PBRM1 is the second most commonly mutated gene in clear cell renal cell carcinoma (the most common type of kidney cancer) and was first identified in 2011.  Despite this, little is known about what the role of PBRM1 loss is in kidney cancer.  We are currently exploring changes in chromatin modification that occur after it is lost and identifying potential avenues for personalized treatment strategies in advance cases of kidney cancer.

When patients have muscle-invasive bladder cancer, the standard of care is to be treated with cisplatin-based chemotherapy before surgery to remove the entire bladder. At the time of bladder removal, about 30-40% of patients will not have residual cancer left in their bladder.  Patients and doctors alike wonder if bladder removal is necessary if there is no tumor left.  The answer at this point in time is “yes” because we do not have a way to reliably identify patients who will respond to chemotherapy (prospectively), or patients who actually did respond to chemotherapy (retrospectively).  We are currently using next generation sequencing to prospectively and retrospectively identify responders, with the aim to safely avoid bladder removal in responders in the future.

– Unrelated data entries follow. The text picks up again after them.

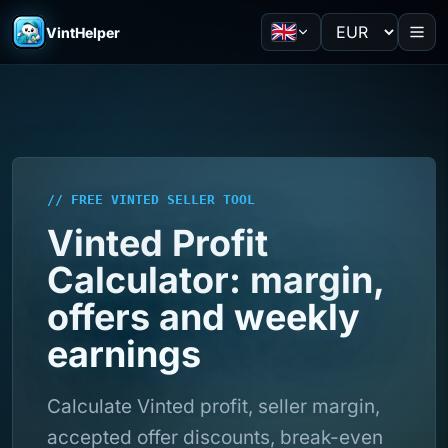
VintHelper
// FREE VINTED SELLER TOOL
Vinted Profit
Calculator: margin,
offers and weekly
earnings
Calculate Vinted profit, seller margin,
accepted offer discounts, break-even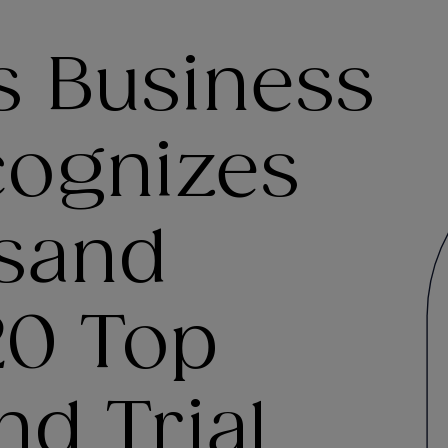
s Business
cognizes
sand
0 Top
nd Trial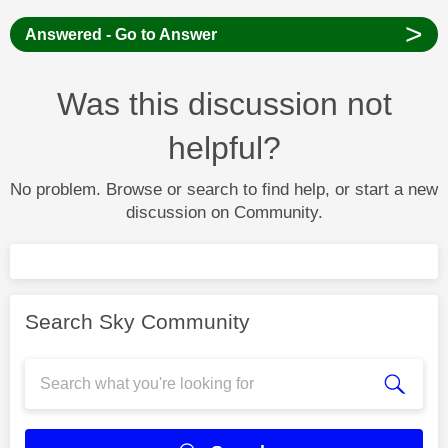
>
Answered - Go to Answer
Was this discussion not
helpful?
No problem. Browse or search to find help, or start a new
discussion on Community.
Search Sky Community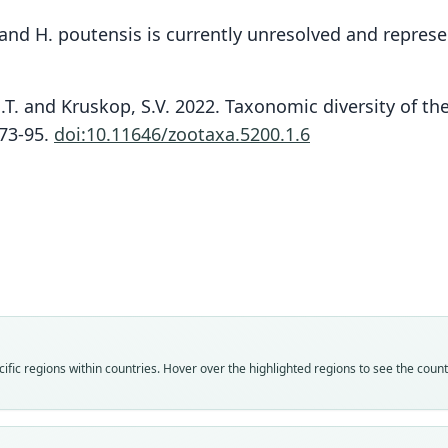
, and H. poutensis is currently unresolved and repres
 N.T. and Kruskop, S.V. 2022. Taxonomic diversity of th
:73-95.
doi:10.11646/zootaxa.5200.1.6
Fam
Fam
Fam
Hippo
Hippo
Hippo
Roo
Roo
Roo
grand
grand
conso
Vali
Vali
Vali
speci
syno
syno
Nom
Nom
Nom
fic regions within countries. Hover over the highlighted regions to see the coun
avail
name
avail
Typ
Auth
Typ
ZSI 1
Balti
ZMMU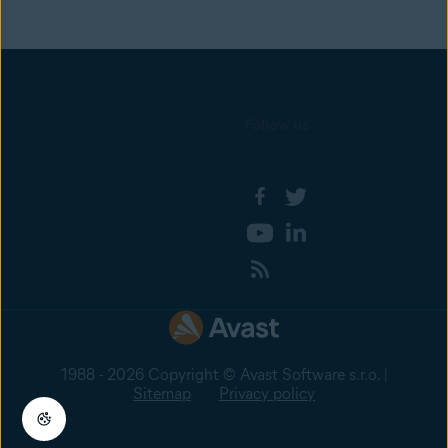
Follow us
1988 - 2026 Copyright © Avast Software s.r.o. |
Sitemap
Privacy policy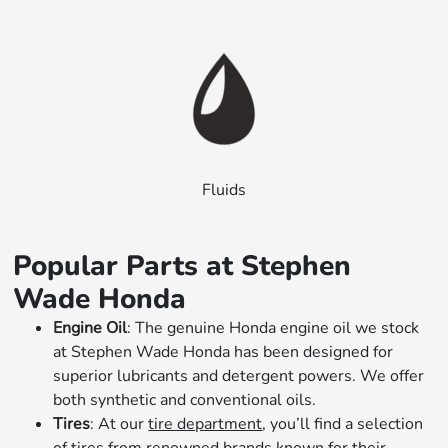
Fluids
Popular Parts at Stephen
Wade Honda
Engine Oil
: The genuine Honda engine oil we stock
at Stephen Wade Honda has been designed for
superior lubricants and detergent powers. We offer
both synthetic and conventional oils.
Tires
: At our
tire department
, you’ll find a selection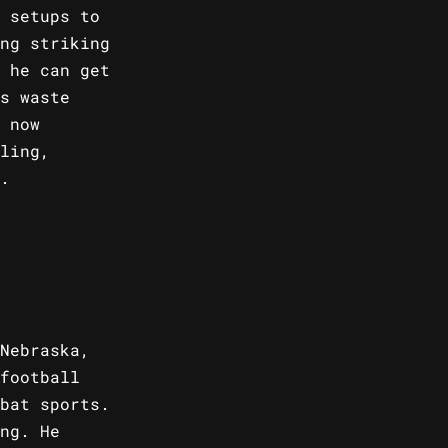
 setups to
ng striking
 he can get
s waste
 now
ling,
.
Nebraska,
football
bat sports.
ng. He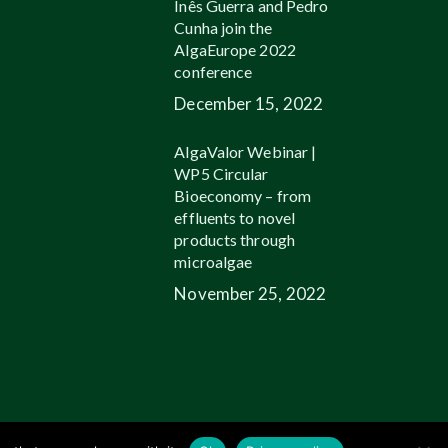
Inês Guerra and Pedro
Cunha join the
AlgaEurope 2022
conference
December 15, 2022
AlgaValor Webinar |
WP5 Circular
Bioeconomy – from
effluents to novel
products through
microalgae
November 25, 2022
linkedin
youtube
email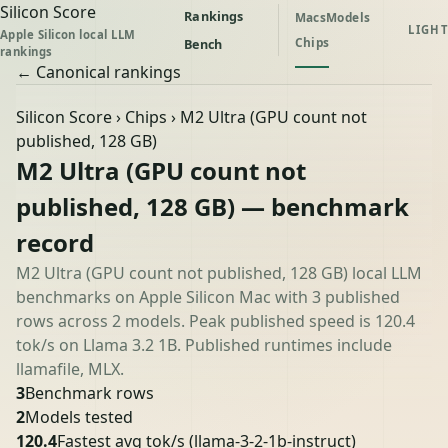
Silicon Score
Rankings
Macs
Models
LIGHT
Apple Silicon local LLM
Chips
Bench
rankings
← Canonical rankings
Silicon Score
›
Chips
› M2 Ultra (GPU count not
published, 128 GB)
M2 Ultra (GPU count not
published, 128 GB) — benchmark
record
M2 Ultra (GPU count not published, 128 GB) local LLM
benchmarks on Apple Silicon Mac with 3 published
rows across 2 models. Peak published speed is 120.4
tok/s on Llama 3.2 1B. Published runtimes include
llamafile, MLX.
3
Benchmark rows
2
Models tested
120.4
Fastest avg tok/s
(llama-3-2-1b-instruct)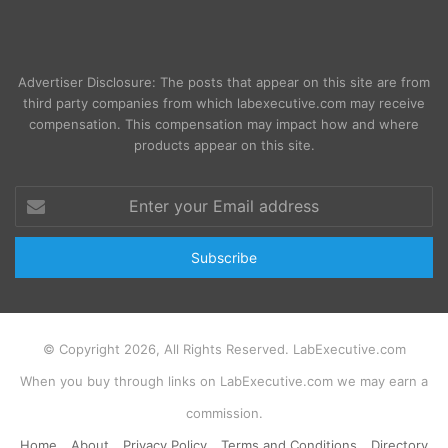
Advertiser Disclosure: The posts that appear on this site are from
third party companies from which labexecutive.com may receive
compensation. This compensation may impact how and where
products appear on this site.
Enter
your
Email
address
© Copyright 2026, All Rights Reserved. LabExecutive.com
When you buy through links on LabExecutive.com we may earn a
commission.
Home
About
Privacy Policy
Terms and Conditions
Directory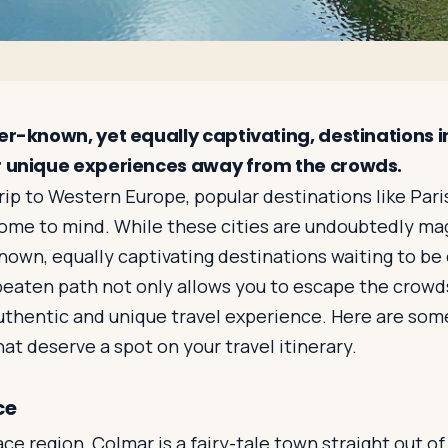
ser-known, yet equally captivating, destinations 
r unique experiences away from the crowds.
ip to Western Europe, popular destinations like Pari
ome to mind. While these cities are undoubtedly magn
nown, equally captivating destinations waiting to be
beaten path not only allows you to escape the crowd
uthentic and unique travel experience. Here are som
t deserve a spot on your travel itinerary.
ce
ace region, Colmar is a fairy-tale town straight out of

Lastly, bladder cancer sequencing efforts have revealed a large number of potentially therapeutically tractable targets, but how to target them is still unknown.  These genetic alterations can be modeled in mice using the exciting new genome editing tool CRISPR.  Using this technology, we are making many new bladder cancer models by introducing combinations of mutations into the mouse bladder to try to model the human disease more accurately in mice. This will hopefully allow us to marry individual mutations to therapeutic strategies in anticipation of personalized medicine algorithms in humans.